Instructions to follow
Could you transcribe every record below exactly as written, excluding the pictures?
:::::
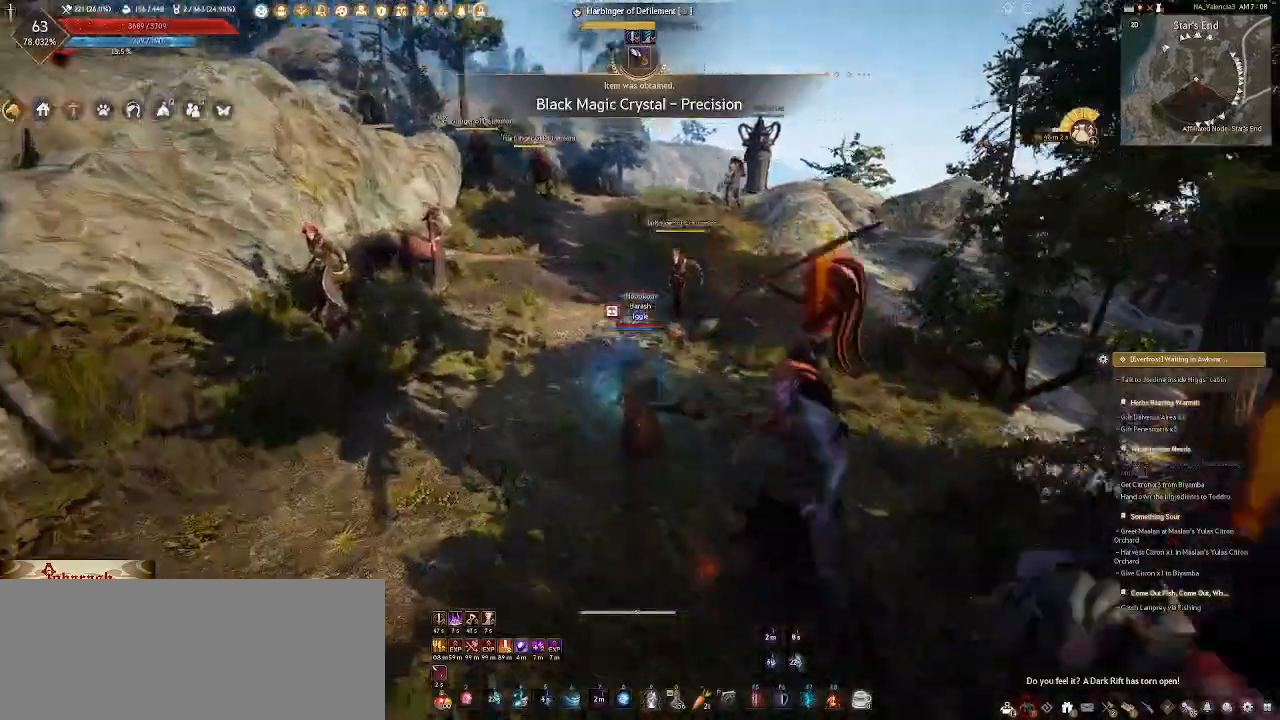
{"keys": ["shift_l", "w"], "mouse": [], "events": []}
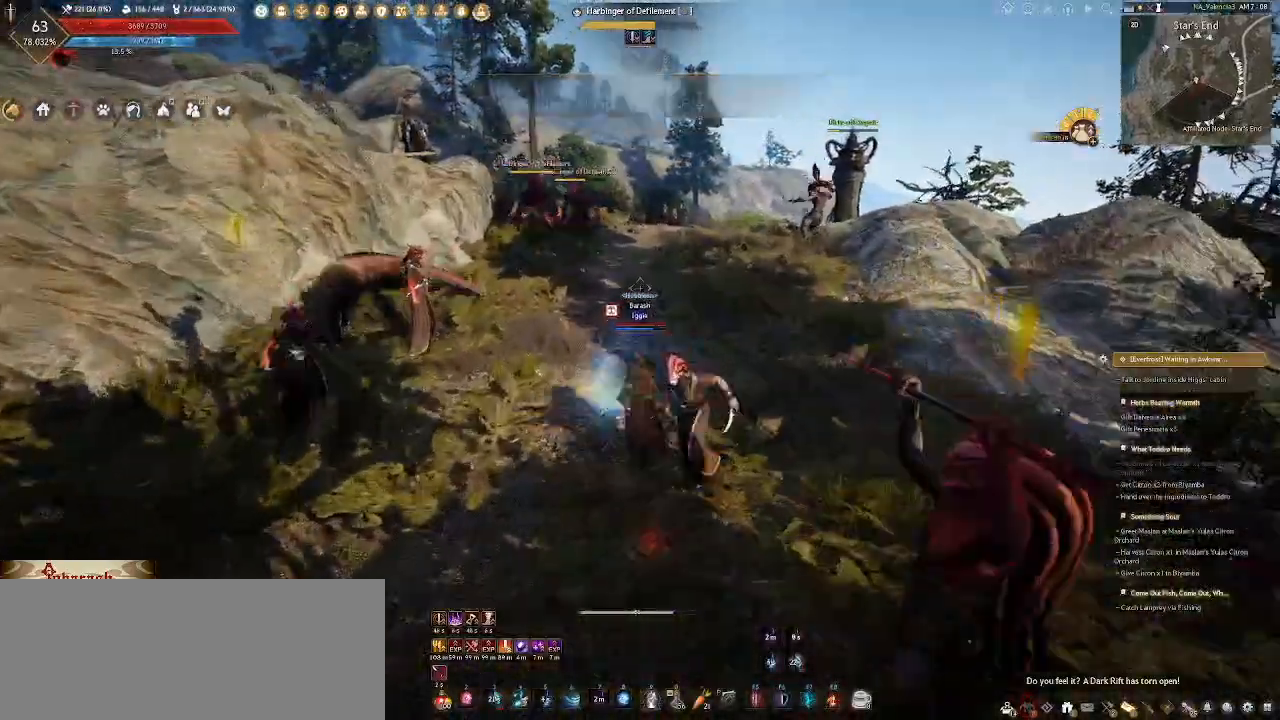
{"keys": ["shift_l", "w"], "mouse": [], "events": [[33, "mouse_wheel", "down"], [250, "mouse_wheel", "up"]]}
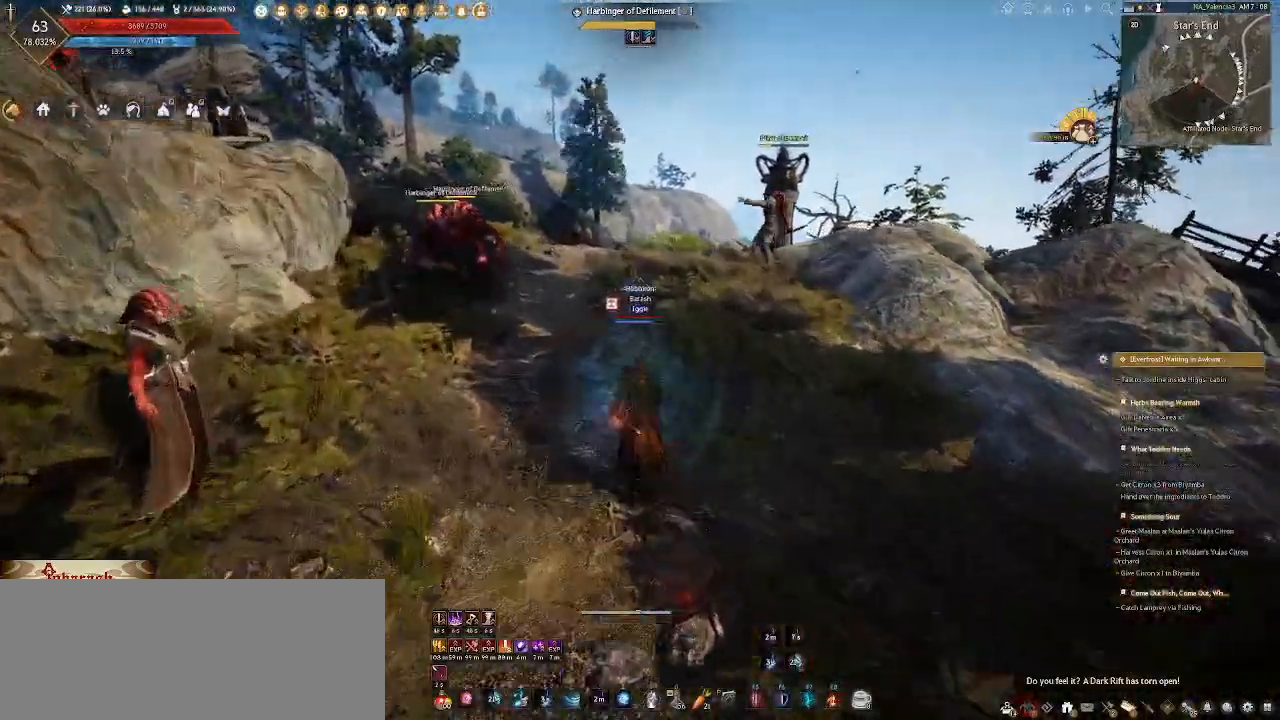
{"keys": ["w"], "mouse": [], "events": [[467, "shift_l", "up"]]}
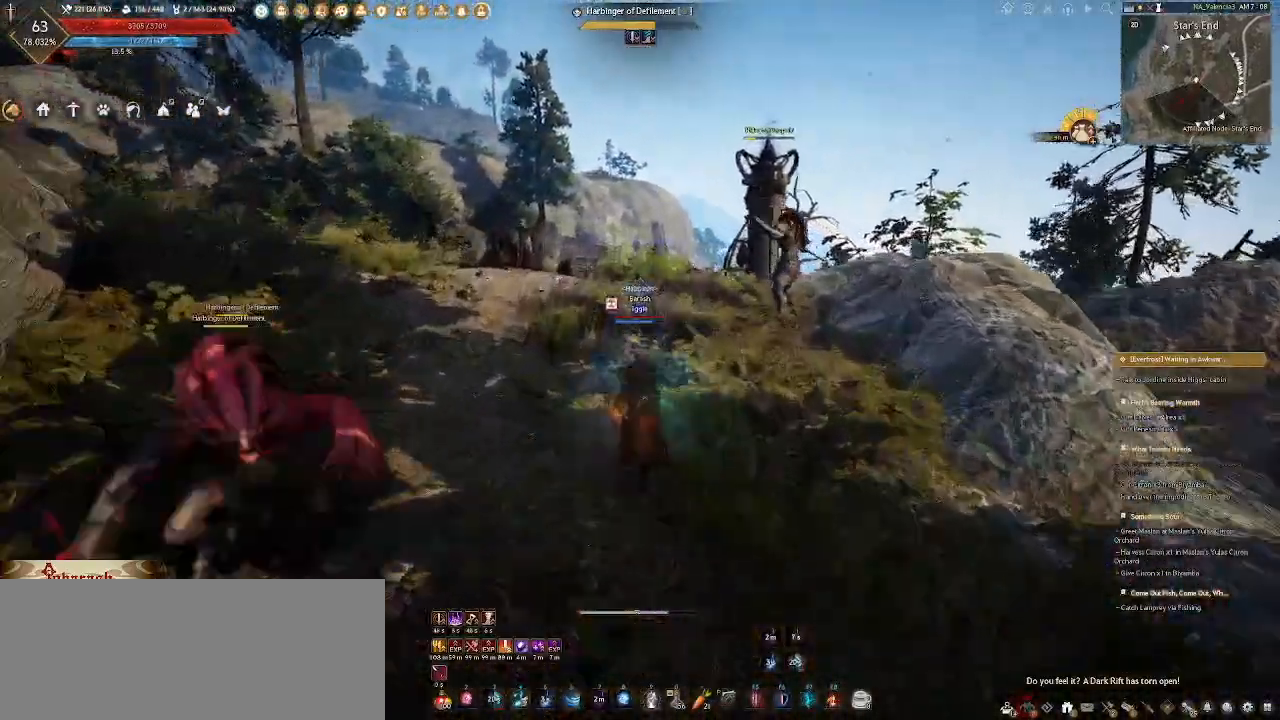
{"keys": ["w"], "mouse": ["right"], "events": [[433, "mouse_right", "down"]]}
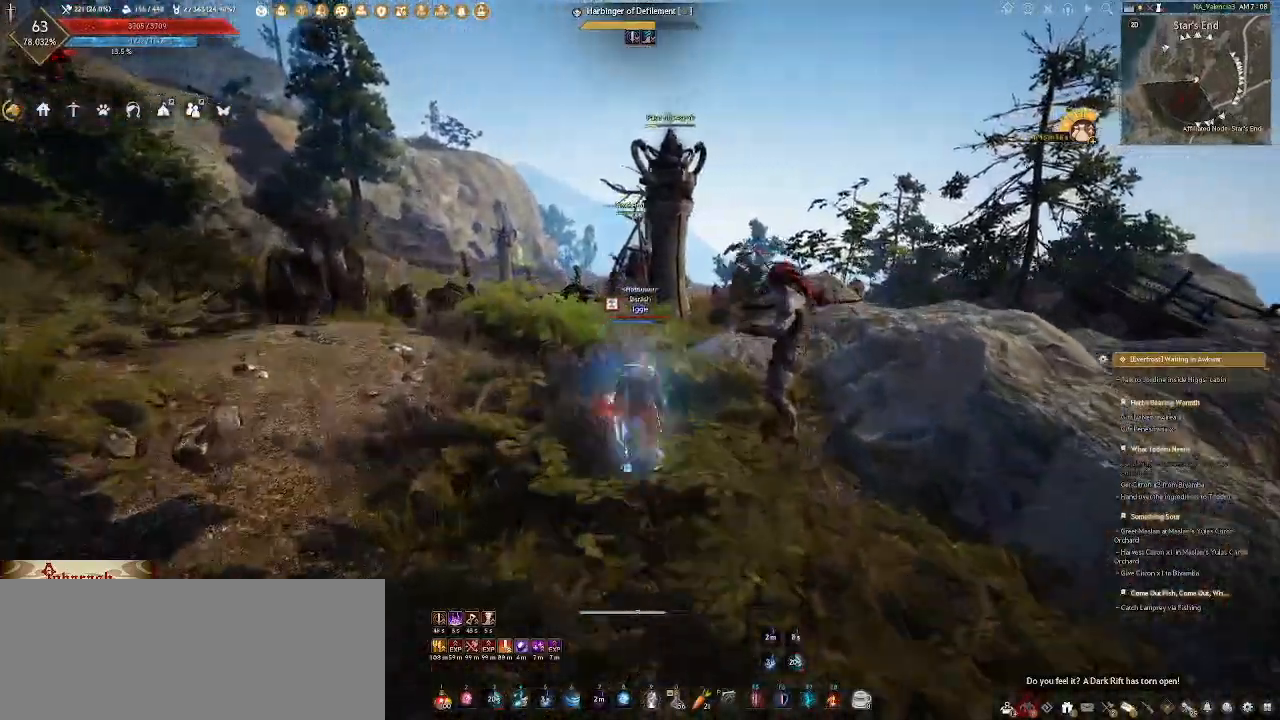
{"keys": ["w"], "mouse": ["right"], "events": []}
:::::
Answer for this exercise
{"keys": ["shift_l", "w"], "mouse": [], "events": []}
{"keys": ["shift_l", "w"], "mouse": [], "events": [[33, "mouse_wheel", "down"], [250, "mouse_wheel", "up"]]}
{"keys": ["w"], "mouse": [], "events": [[467, "shift_l", "up"]]}
{"keys": ["w"], "mouse": ["right"], "events": [[433, "mouse_right", "down"]]}
{"keys": ["w"], "mouse": ["right"], "events": []}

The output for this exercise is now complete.